··· Supplied records ···

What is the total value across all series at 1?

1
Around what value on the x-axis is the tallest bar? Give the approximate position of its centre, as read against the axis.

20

···
··· Supplied records ···

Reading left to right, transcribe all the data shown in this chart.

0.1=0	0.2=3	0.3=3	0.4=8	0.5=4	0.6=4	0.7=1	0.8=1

···
··· Supplied records ···

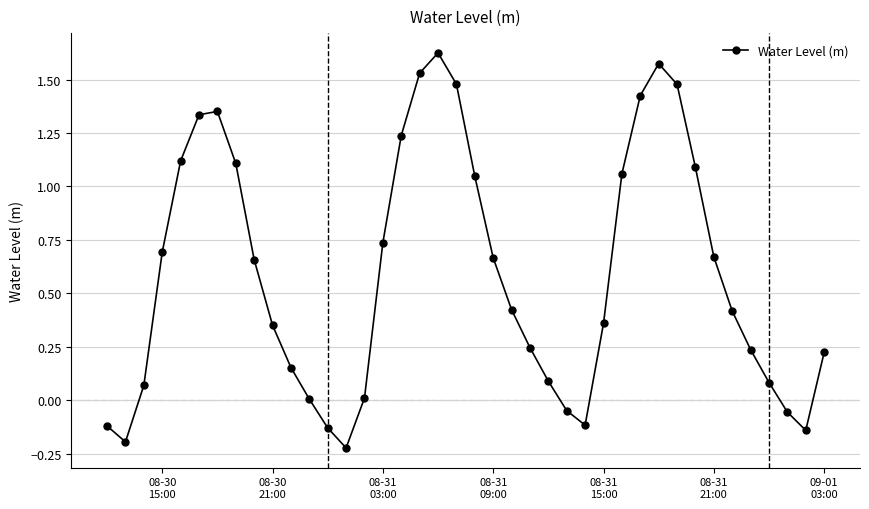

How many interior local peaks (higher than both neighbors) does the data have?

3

···

To-do item:
Pull out each line of the listing above that contains the word "value" and copy it in full.

Response box:
What is the total value across all series at 1?
Around what value on the x-axis is the tallest bar? Give the approximate position of its centre, as read against the axis.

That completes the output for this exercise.